Kidney Problems in Certain Groups
“While research has shown that high protein intake does not cause kidney disease in healthy individuals, it can accelerate decline in those already living with chronic kidney disease or diabetes,” says Maloney. Basically, when you consume protein, your body produces urea, a byproduct that must be filtered and excreted by the kidneys, she explains. “For someone with already compromised kidney function, this added burden can cause further damage over time,” Maloney says.
The Source of Protein Matters
Yes, getting enough protein is important. But it’s even more important to consider where your protein is coming from.

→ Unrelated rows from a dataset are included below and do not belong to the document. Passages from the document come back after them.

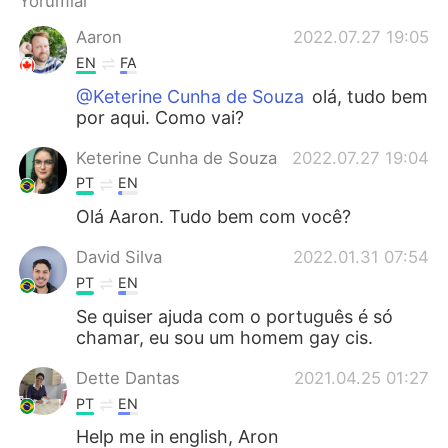
Yorumlar
Deutsch
日本語
Aaron
2022.07.27 19:05
한국어
Русский
EN
FA
@Keterine Cunha de Souza
olá, tudo bem
ไทย
Indonesia
por aqui. Como vai?
Italiano
Tiếng Việt
Keterine Cunha de Souza
2022.07.27 19:04
PT
EN
Português
Olá Aaron. Tudo bem com você?
David Silva
2022.01.31 07:54
PT
EN
Se quiser ajuda com o português é só
chamar, eu sou um homem gay cis.
Dette Dantas
2021.04.25 01:27
PT
EN
Help me in english, Aron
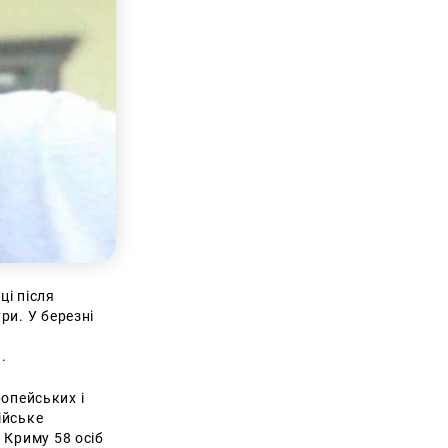
ці після
ри. У березні
й.
ропейських і
ійське
 Криму 58 осіб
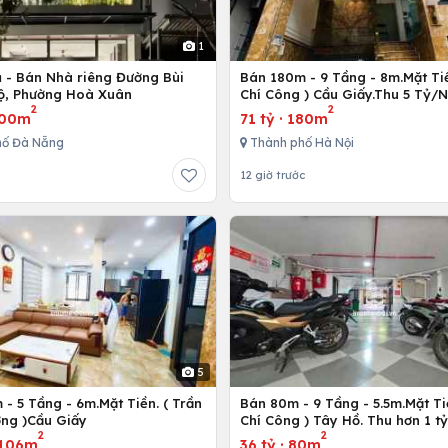
1
ủ - Bán Nhà riêng Đường Bùi
Bán 180m - 9 Tầng - 8m.Mặt Tiề
ộ, Phường Hoà Xuân
Chí Công ) Cầu Giấy.Thu 5 Tỷ/
2
2
00m
71 tỷ
·
180m
hố Đà Nẵng
Thành phố Hà Nội
12 giờ trước
5
- 5 Tầng - 6m.Mặt Tiền. ( Trần
Bán 80m - 9 Tầng - 5.5m.Mặt Ti
ng )Cầu Giấy
Chí Công ) Tây Hồ. Thu hơn 1 t
2
2
106m
36 tỷ
·
80m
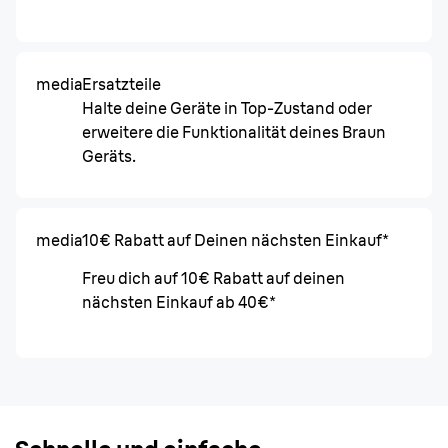
media
Ersatzteile
Halte deine Geräte in Top-Zustand oder
erweitere die Funktionalität deines Braun
Geräts.
media
10€ Rabatt auf Deinen nächsten Einkauf*
Freu dich auf 10€ Rabatt auf deinen
nächsten Einkauf ab 40€*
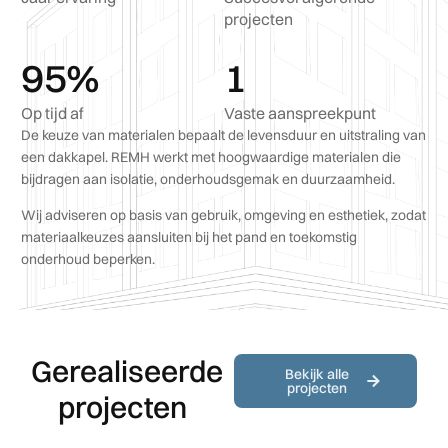
projecten
95
%
1
Op tijd af
Vaste aanspreekpunt
De keuze van materialen bepaalt de levensduur en uitstraling van
een dakkapel. REMH werkt met hoogwaardige materialen die
bijdragen aan isolatie, onderhoudsgemak en duurzaamheid.
Wij adviseren op basis van gebruik, omgeving en esthetiek, zodat
materiaalkeuzes aansluiten bij het pand en toekomstig
onderhoud beperken.
Gerealiseerde
Bekijk alle
projecten
projecten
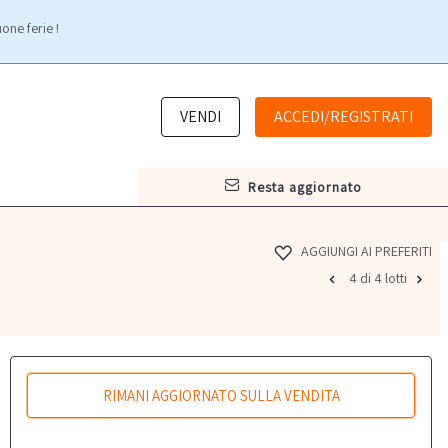
one ferie !
VENDI
ACCEDI/REGISTRATI
resta aggiornato
AGGIUNGI AI PREFERITI
4 di 4 lotti
RIMANI AGGIORNATO SULLA VENDITA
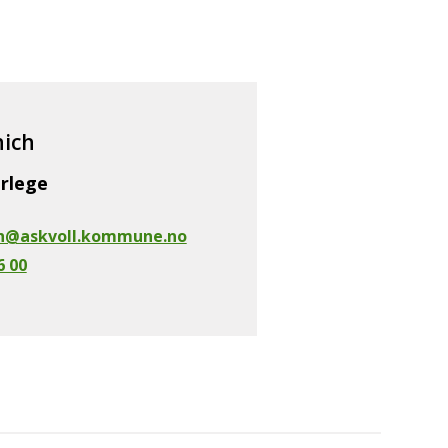
nich
rlege
ch@askvoll.kommune.no
6 00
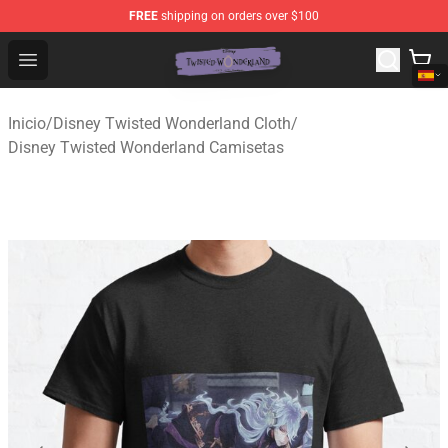
FREE
shipping on orders over $100
Twisted Wonderland Store - Official Twisted Wonderlan
Open menu
Inicio
/
Disney Twisted Wonderland Cloth
/
Disney Twisted Wonderland Camisetas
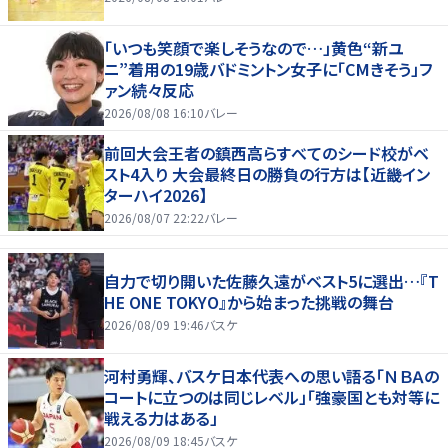
「いつも笑顔で楽しそうなので…」黄色“新ユ
ニ”着用の19歳バドミントン女子に「CMきそう」フ
ァン続々反応
2026/08/08 16:10
バレー
前回大会王者の鎮西高らすべてのシード校がベ
スト4入り 大会最終日の勝負の行方は【近畿イン
ターハイ2026】
2026/08/07 22:22
バレー
自力で切り開いた佐藤久遠がベスト5に選出…『T
HE ONE TOKYO』から始まった挑戦の舞台
2026/08/09 19:46
バスケ
河村勇輝、バスケ日本代表への思い語る「ＮＢＡの
コートに立つのは同じレベル」「強豪国とも対等に
戦える力はある」
2026/08/09 18:45
バスケ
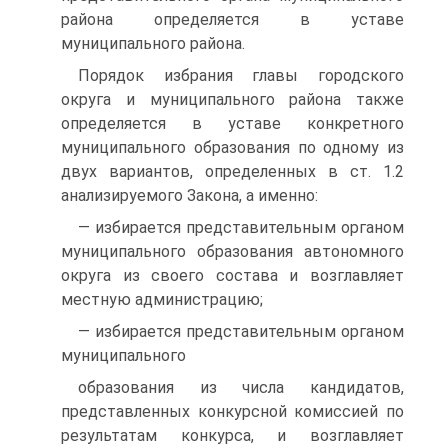
района определяется в уставе
муниципального района.
Порядок избрания главы городского
округа и муниципального района также
определяется в уставе конкретного
муниципального образования по одному из
двух вариантов, определенных в ст. 1.2
анализируемого Закона, а именно:
— избирается представительным органом
муниципального образования автономного
округа из своего состава и возглавляет
местную администрацию;
— избирается представительным органом
муниципального
образования из числа кандидатов,
представленных конкурсной комиссией по
результатам конкурса, и возглавляет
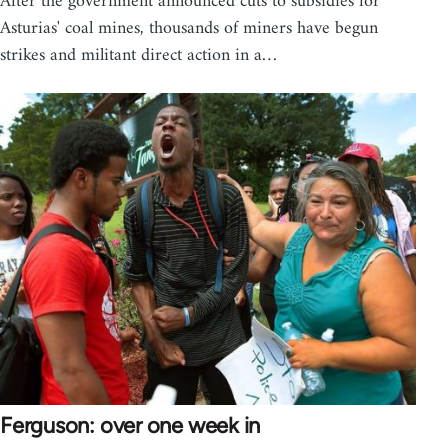
After the government announced cuts to subsidies for
Asturias' coal mines, thousands of miners have begun
strikes and militant direct action in a…
Ferguson: over one week in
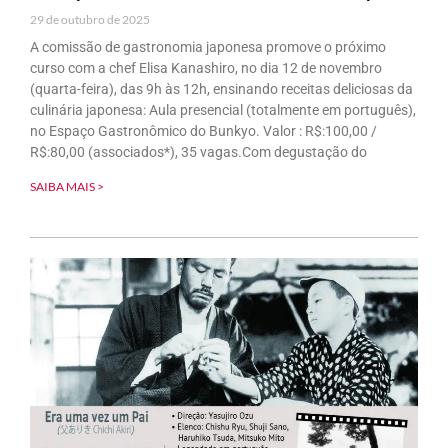
29 de outubro de 2025
A comissão de gastronomia japonesa promove o próximo
curso com a chef Elisa Kanashiro, no dia 12 de novembro
(quarta-feira), das 9h às 12h, ensinando receitas deliciosas da
culinária japonesa: Aula presencial (totalmente em português),
no Espaço Gastronômico do Bunkyo. Valor : R$:100,00 /
R$:80,00 (associados*), 35 vagas.Com degustação do
SAIBA MAIS >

“We should focus more on lean protein sources so that we can meet our protein needs without increasing saturated fat intake in the process,” says Maloney. “Having too much saturated fat in the form of high-fat meats or [full-fat] dairy increases the risk of cardiovascular disease long term,” she adds.
Pasquariello agrees, noting that it’s recommended to get more protein from lean and plant-based sources, rather than fattier processed meats and cheeses. Otherwise, “there is no reason to eat above your body’s protein needs for a long period of time simply for the sake of doing so,” says Pasquariello.